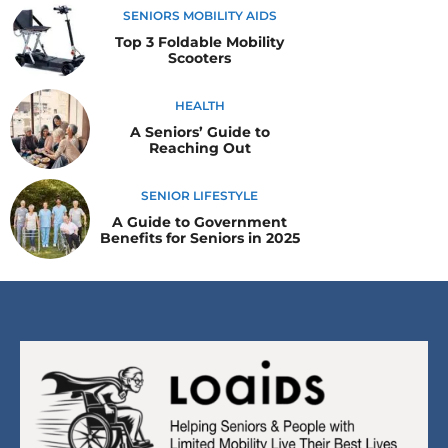
SENIORS MOBILITY AIDS
Top 3 Foldable Mobility
Scooters
HEALTH
A Seniors’ Guide to
Reaching Out
SENIOR LIFESTYLE
A Guide to Government
Benefits for Seniors in 2025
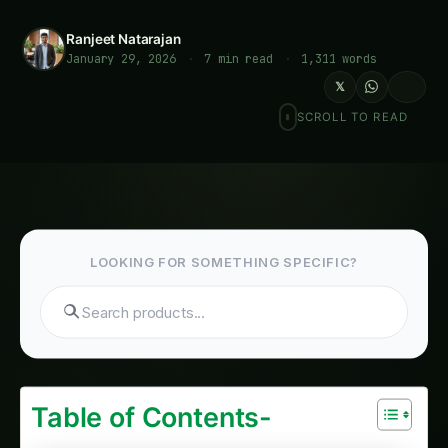
Ranjeet Natarajan
January 29, 2026
·
7 min read
·
1,311 words
𝕏
SCROLL TO READ
LOOKING FOR SOMETHING SPECIFIC?
Search tomatoes...
Table of Contents-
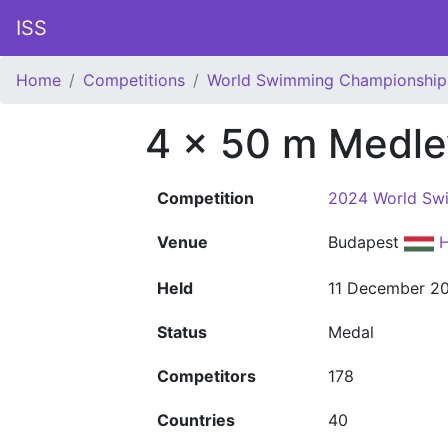
ISS
Home
Competitions
World Swimming Championship
4 x 50 m Medle
Competition
2024 World Sw
Venue
Budapest
H
Held
11 December 2
Status
Medal
Competitors
178
Countries
40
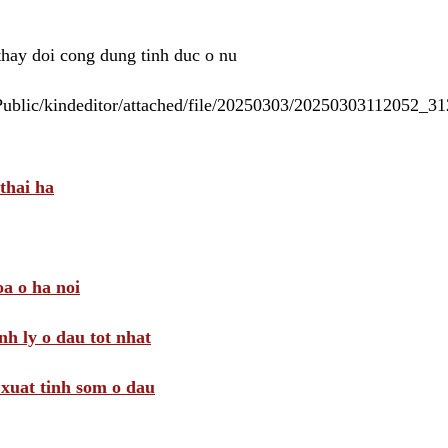
 thay doi cong dung tinh duc o nu
/Public/kindeditor/attached/file/20250303/20250303112052_
thai ha
a o ha noi
nh ly o dau tot nhat
i xuat tinh som o dau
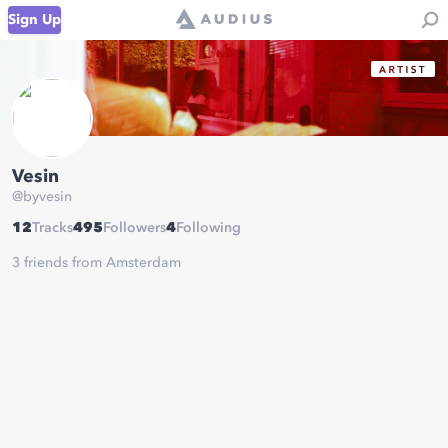
Sign Up
Vesin
@
byvesin
12
Tracks
495
Followers
4
Following
3 friends from Amsterdam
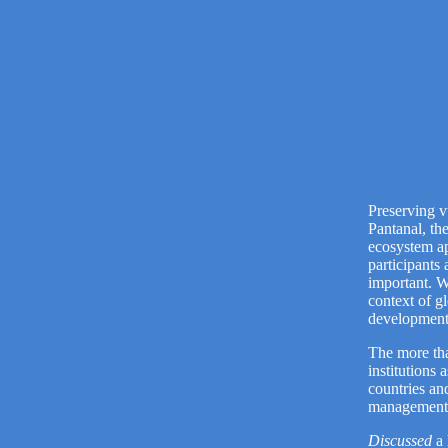
Preserving v
Pantanal, th
ecosystem ap
participants
important. W
context of g
development
The more th
institutions
countries an
management, 
Discussed
a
•••••
__Consigne__:
Réécrivez l'ensemble des lignes ci-dessus en substituant « Songs » à « Tracks », sans rien changer d'autre. Omettez les images dans votre réponse.

__Réponse rédigée__:
SENIORS MOBILITY AIDS
Top 3 Foldable Mobility
Scooters
HEALTH
A Seniors’ Guide to
Reaching Out
SENIOR LIFESTYLE
A Guide to Government
Benefits for Seniors in 2025
Ranjeet Natarajan
January 29, 2026
·
7 min read
·
1,311 words
𝕏
SCROLL TO READ
LOOKING FOR SOMETHING SPECIFIC?
Search tomatoes...
Table of Contents-
ISS
Home
Competitions
World Swimming Championship
4 x 50 m Medle
Competition
2024 World Sw
Venue
Budapest
H
Held
11 December 2
Status
Medal
Competitors
178
Countries
40
 thay doi cong dung tinh duc o nu
/Public/kindeditor/attached/file/20250303/20250303112052_
thai ha
a o ha noi
nh ly o dau tot nhat
i xuat tinh som o dau
Sign Up
Vesin
@
byvesin
12
Songs
495
Followers
4
Following
3 friends from Amsterdam
Preserving v
Pantanal, th
ecosystem ap
participants
important. W
context of g
development
The more th
institutions
countries an
management, 
Discussed
a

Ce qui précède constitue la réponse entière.